▶ _Stored data entries_
######

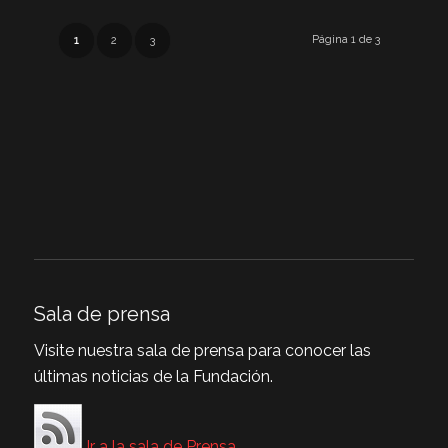
Página 1 de 3
1
2
3
Sala de prensa
Visite nuestra sala de prensa para conocer las
últimas noticias de la Fundación.
Ir a la sala de Prensa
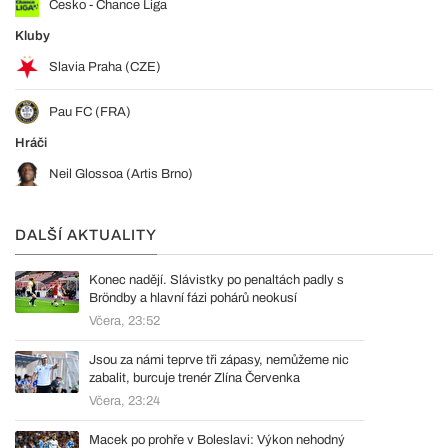
Česko - Chance Liga
Kluby
Slavia Praha (CZE)
Pau FC (FRA)
Hráči
Neil Glossoa (Artis Brno)
DALŠÍ AKTUALITY
Konec nadějí. Slávistky po penaltách padly s
Bröndby a hlavní fázi pohárů neokusí
Včera, 23:52
Jsou za námi teprve tři zápasy, nemůžeme nic
zabalit, burcuje trenér Zlína Červenka
Včera, 23:24
Macek po prohře v Boleslavi: Výkon nehodný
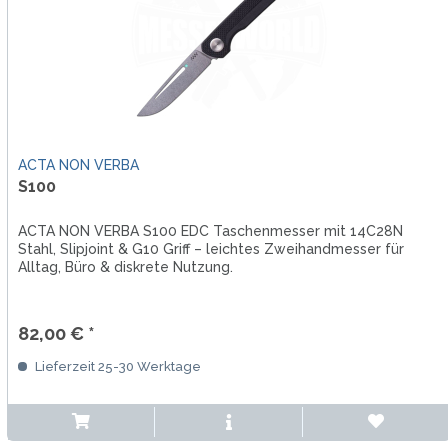
ACTA NON VERBA
S100
ACTA NON VERBA S100 EDC Taschenmesser mit 14C28N
Stahl, Slipjoint & G10 Griff – leichtes Zweihandmesser für
Alltag, Büro & diskrete Nutzung.
82,00 € *
Lieferzeit 25-30 Werktage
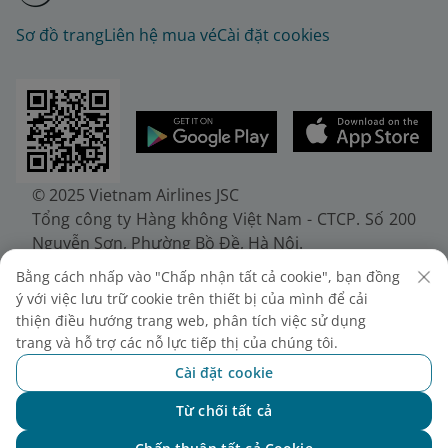
Sơ đồ trang
Liên hệ mua vé
Cài đặt cookies
© 2025 Vietnam Airlines JSC
Tổng công ty Hàng không Việt Nam - CTCP. Số 200
Nguyễn Sơn, Phường Bồ Đề, Hà Nội.
Điện thoại: (+84-24) 38272289. Fax: (+84-24)
Bằng cách nhấp vào "Chấp nhận tất cả cookie", bạn đồng
38722375
ý với việc lưu trữ cookie trên thiết bị của mình để cải
Giấy chứng nhận đăng ký doanh nghiệp, mã số
thiện điều hướng trang web, phân tích việc sử dụng
doanh nghiệp 0100107518, đăng ký lần đầu ngày
trang và hỗ trợ các nỗ lực tiếp thị của chúng tôi.
30/6/2010, đăng ký thay đổi lần thứ 10 ngày
Cài đặt cookie
24/7/2025, cấp bởi Sở Tài chính Thành phố Hà Nội.
Từ chối tất cả
Chat với NEO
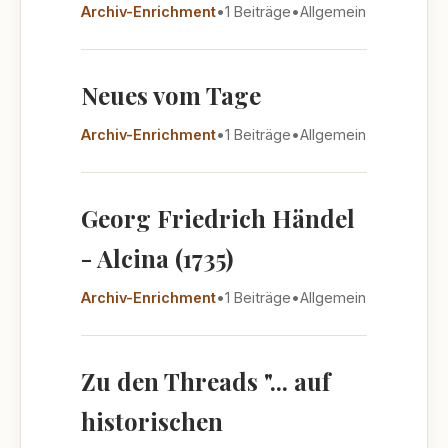
Archiv-Enrichment
•
1 Beiträge
•
Allgemein
Neues vom Tage
Archiv-Enrichment
•
1 Beiträge
•
Allgemein
Georg Friedrich Händel
- Alcina (1735)
Archiv-Enrichment
•
1 Beiträge
•
Allgemein
Zu den Threads "... auf
historischen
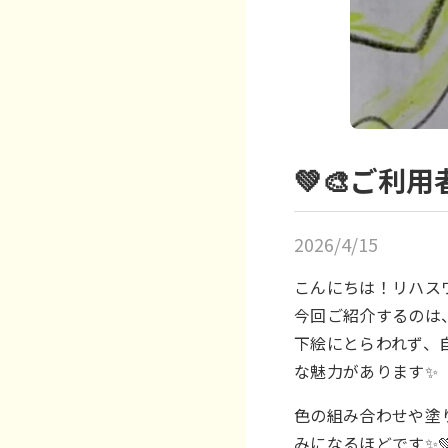
💚🎨ご利用
2026/4/15
こんにちは！リハス
今回ご紹介するのは
下絵にとらわれず、
な魅力があります✨
色の組み合わせや塗
みになるほどです✨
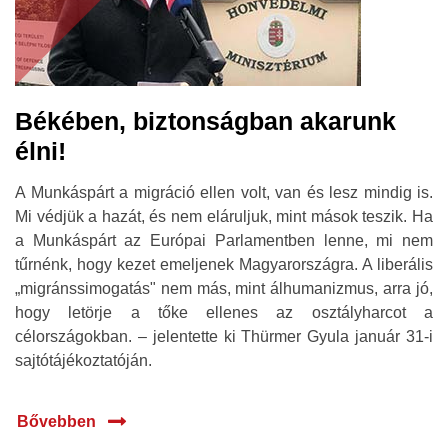
Békében, biztonságban akarunk
élni!
A Munkáspárt a migráció ellen volt, van és lesz mindig is.
Mi védjük a hazát, és nem eláruljuk, mint mások teszik. Ha
a Munkáspárt az Európai Parlamentben lenne, mi nem
tűrnénk, hogy kezet emeljenek Magyarországra. A liberális
„migránssimogatás" nem más, mint álhumanizmus, arra jó,
hogy letörje a tőke ellenes az osztályharcot a
célországokban. – jelentette ki Thürmer Gyula január 31-i
sajtótájékoztatóján.
Bővebben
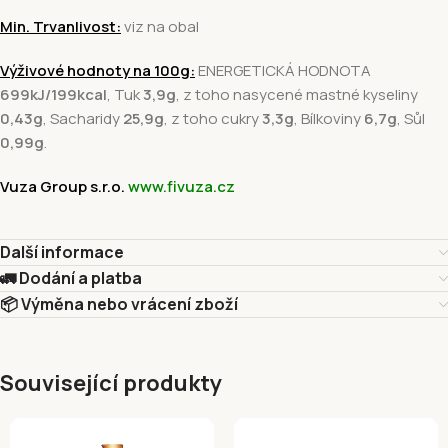
Min. Trvanlivost:
viz na obal
Výživové hodnoty na 100g:
ENERGETICKÁ HODNOTA
699kJ/199kcal
, Tuk
3,9g
, z toho nasycené mastné kyseliny
0,43
g
, Sacharidy
25,9g
, z toho cukry
3,3
g
, Bílkoviny
6,7
g
, Sůl
0,99g
.
Vuza Group s.r.o.
www.fivuza.cz
Další informace
🚛 Dodání a platba
📦 Výměna nebo vrácení zboží
Související produkty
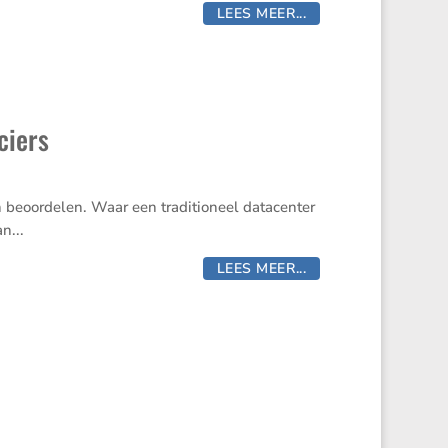
LEES MEER...
ciers
 beoordelen. Waar een traditioneel datacenter
n...
LEES MEER...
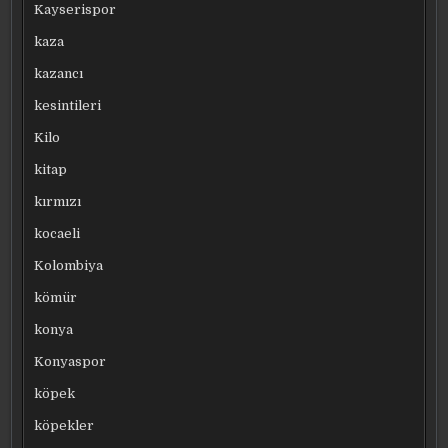
Kayserispor
kaza
kazancı
kesintileri
Kilo
kitap
kırmızı
kocaeli
Kolombiya
kömür
konya
Konyaspor
köpek
köpekler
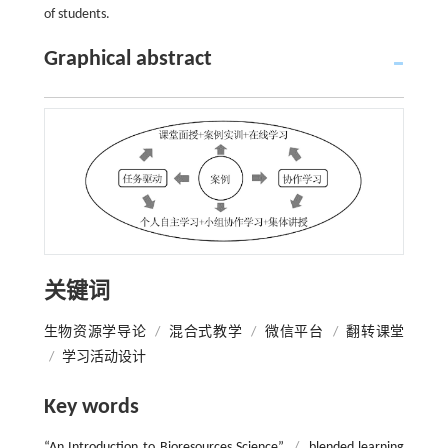
of students.
Graphical abstract
关键词
生物资源学导论
/
混合式教学
/
微信平台
/
翻转课堂
/
学习活动设计
Key words
“An Introduction to Bioresources Science”
/
blended learning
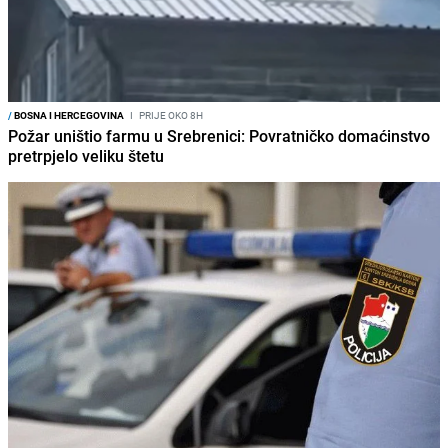
/
BOSNA I HERCEGOVINA
I
PRIJE OKO 8H
Požar uništio farmu u Srebrenici: Povratničko domaćinstvo
pretrpjelo veliku štetu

######

▶ _TASK DIRECTIONS_
Retype the text read from each of the records above, line for line and unchanged. Leave the pictures out of your answer.

▶ _RESULT_
Página 1 de 3
1
2
3
Sala de prensa
Visite nuestra sala de prensa para conocer las
últimas noticias de la Fundación.
Ir a la sala de Prensa
Česko - Chance Liga
Kluby
Slavia Praha (CZE)
Pau FC (FRA)
Hráči
Neil Glossoa (Artis Brno)
DALŠÍ AKTUALITY
Konec nadějí. Slávistky po penaltách padly s
Bröndby a hlavní fázi pohárů neokusí
Včera, 23:52
Jsou za námi teprve tři zápasy, nemůžeme nic
zabalit, burcuje trenér Zlína Červenka
Včera, 23:24
Macek po prohře v Boleslavi: Výkon nehodný
ACTA NON VERBA
S100
ACTA NON VERBA S100 EDC Taschenmesser mit 14C28N
Stahl, Slipjoint & G10 Griff – leichtes Zweihandmesser für
Alltag, Büro & diskrete Nutzung.
82,00 € *
Lieferzeit 25-30 Werktage
Sơ đồ trang
Liên hệ mua vé
Cài đặt cookies
© 2025 Vietnam Airlines JSC
Tổng công ty Hàng không Việt Nam - CTCP. Số 200
Nguyễn Sơn, Phường Bồ Đề, Hà Nội.
Điện thoại: (+84-24) 38272289. Fax: (+84-24)
Bằng cách nhấp vào "Chấp nhận tất cả cookie", bạn đồng
38722375
ý với việc lưu trữ cookie trên thiết bị của mình để cải
Giấy chứng nhận đăng ký doanh nghiệp, mã số
thiện điều hướng trang web, phân tích việc sử dụng
doanh nghiệp 0100107518, đăng ký lần đầu ngày
trang và hỗ trợ các nỗ lực tiếp thị của chúng tôi.
30/6/2010, đăng ký thay đổi lần thứ 10 ngày
Cài đặt cookie
24/7/2025, cấp bởi Sở Tài chính Thành phố Hà Nội.
Từ chối tất cả
Chat với NEO
Archiv-Enrichment
•
1 Beiträge
•
Allgemein
Neues vom Tage
Archiv-Enrichment
•
1 Beiträge
•
Allgemein
Georg Friedrich Händel
- Alcina (1735)
Archiv-Enrichment
•
1 Beiträge
•
Allgemein
Zu den Threads "... auf
historischen
💚🎨ご利用
2026/4/15
こんにちは！リハス
今回ご紹介するのは
下絵にとらわれず、
な魅力があります✨
色の組み合わせや塗
みになるほどです✨
Békében, biztonságban akarunk
élni!
A Munkáspárt a migráció ellen volt, van és lesz mindig is.
Mi védjük a hazát, és nem eláruljuk, mint mások teszik. Ha
a Munkáspárt az Európai Parlamentben lenne, mi nem
tűrnénk, hogy kezet emeljenek Magyarországra. A liberális
„migránssimogatás" nem más, mint álhumanizmus, arra jó,
hogy letörje a tőke ellenes az osztályharcot a
célországokban. – jelentette ki Thürmer Gyula január 31-i
sajtótájékoztatóján.
Bővebben
Min. Trvanlivost:
viz na obal
Výživové hodnoty na 100g:
ENERGETICKÁ HODNOTA
699kJ/199kcal
, Tuk
3,9g
, z toho nasycené mastné kyseliny
0,43
g
, Sacharidy
25,9g
, z toho cukry
3,3
g
, Bílkoviny
6,7
g
, Sůl
0,99g
.
Vuza Group s.r.o.
www.fivuza.cz
Další informace
🚛 Dodání a platba
📦 Výměna nebo vrácení zboží
Související produkty
LEES MEER...
ciers
 beoordelen. Waar een traditioneel datacenter
n...
LEES MEER...
Kayserispor
kaza
kazancı
kesintileri
Kilo
kitap
kırmızı
kocaeli
Kolombiya
kömür
konya
Konyaspor
köpek
köpekler
of students.
Graphical abstract
关键词
生物资源学导论
/
混合式教学
/
微信平台
/
翻转课堂
/
学习活动设计
Key words
“An Introduction to Bioresources Science”
/
blended learning
/
BOSNA I HERCEGOVINA
I
PRIJE OKO 8H
Požar uništio farmu u Srebrenici: Povratničko domaćinstvo
pretrpjelo veliku štetu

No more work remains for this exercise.